Vanderlei on 18 Maio, 2020 at 0:10 #

O setor público como sempre atrapalhando o setor privado. O setor privado tenta de todas as formas retornar a produzir e prestar serviços de todos os tipos, pois somente assim, recolherá os IMPOSTOS que sustentarão e farão sobreviver o setor público. Mas, o que parece é que o setor público não se sente incomodado. E pior, estamos vendo que mesmo depois do Mensalão, Petrolão e da Lava Jato, começam a aparecer superfaturamentos nos investimentos na saúde, por conta da pandemia. Até quando o setor privado aguentará sustentar o setor público?

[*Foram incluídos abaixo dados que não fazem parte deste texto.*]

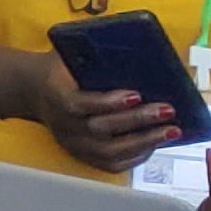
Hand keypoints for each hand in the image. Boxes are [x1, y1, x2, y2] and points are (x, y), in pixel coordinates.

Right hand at [27, 55, 185, 172]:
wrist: (37, 90)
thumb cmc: (64, 68)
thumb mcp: (73, 51)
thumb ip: (97, 51)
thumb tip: (142, 45)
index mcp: (55, 93)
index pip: (77, 104)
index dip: (106, 102)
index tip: (136, 95)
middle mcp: (62, 124)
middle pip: (98, 129)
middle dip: (137, 121)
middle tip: (167, 111)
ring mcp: (71, 143)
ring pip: (107, 152)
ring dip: (143, 142)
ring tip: (172, 130)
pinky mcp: (82, 155)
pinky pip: (110, 164)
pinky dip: (135, 157)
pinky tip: (156, 144)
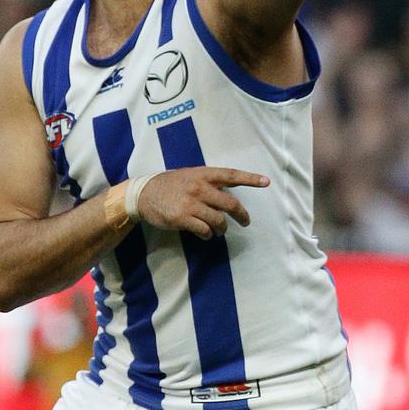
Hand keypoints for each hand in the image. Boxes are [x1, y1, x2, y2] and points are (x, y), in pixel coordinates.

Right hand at [137, 167, 269, 240]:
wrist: (143, 194)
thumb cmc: (168, 185)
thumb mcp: (189, 176)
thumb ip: (207, 183)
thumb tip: (227, 193)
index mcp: (202, 174)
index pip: (230, 175)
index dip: (250, 179)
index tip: (266, 182)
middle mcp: (198, 187)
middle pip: (230, 203)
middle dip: (241, 215)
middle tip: (245, 222)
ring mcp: (190, 203)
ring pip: (218, 220)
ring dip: (222, 229)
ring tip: (219, 231)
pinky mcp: (182, 218)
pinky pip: (204, 231)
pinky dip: (207, 235)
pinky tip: (205, 234)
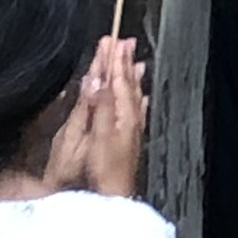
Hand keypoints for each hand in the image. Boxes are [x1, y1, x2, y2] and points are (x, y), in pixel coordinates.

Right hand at [45, 33, 148, 197]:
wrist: (114, 197)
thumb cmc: (105, 170)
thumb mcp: (98, 135)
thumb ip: (99, 106)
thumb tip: (97, 78)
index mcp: (123, 115)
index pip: (118, 81)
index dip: (114, 61)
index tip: (112, 40)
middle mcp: (131, 119)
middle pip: (127, 85)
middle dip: (123, 63)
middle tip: (124, 42)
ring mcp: (131, 130)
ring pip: (132, 96)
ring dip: (130, 78)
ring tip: (135, 62)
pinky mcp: (128, 141)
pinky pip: (134, 111)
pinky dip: (135, 100)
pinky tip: (140, 98)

Taciano Lemos de Carvalho on 18 Maio, 2020 at 12:45 #

Até quando a Nação suportará entregar de mão beijada de 43 por cento a 47 por cento de toda receita arrecadada anualmente pela União aos mafiosos banqueiros do mundo? Pagamentos de juros imorais, e ilegais, como já decidido pela Justiça. Juros de uma dívida feita também ilegalmente e para beneficiar tão somente um grupinho de banqueiros. E tudo acaba, ao final das contas, nas mãos de seis famílias de banqueiros.


Taciano Lemos de Carvalho on 18 Maio, 2020 at 12:47 #

Diariamente cerca de 2 BILHÕES E 700 MILHÕES de Reais são entregues aos bancos.


Vanderlei on 19 Maio, 2020 at 0:00 #

Uma grande parte da resposta está com a Margaret Thatcher:
Não existe essa coisa de dinheiro público, existe apenas o dinheiro dos pagadores de impostos. A prosperidade não virá por inventarmos mais e mais programas generosos de gastos públicos. Você não enriquece POR PEDIR OUTRO TALÃO DE CHEQUES AO BANCO. E nenhuma nação jamais se tornou próspera por tributar seus cidadãos além de sua capacidade de pagar. Nós temos o dever de garantir que cada centavo que arrecadamos com a tributação seja gasto bem e sabiamente.


Taciano Lemos de Carvalho on 23 Maio, 2020 at 17:36 #

De cada 100 centavos que a União arrecada dos contribuintes —bancos quase nada, ou nada pagam de Imposto de Renda. E sabemos as jogadas deles, os bancos, para fraudarem tudo e a todos— de 43 a 47 centavos são exclusivamente empurradas, e como, para as burras de meia dúzia de bancos.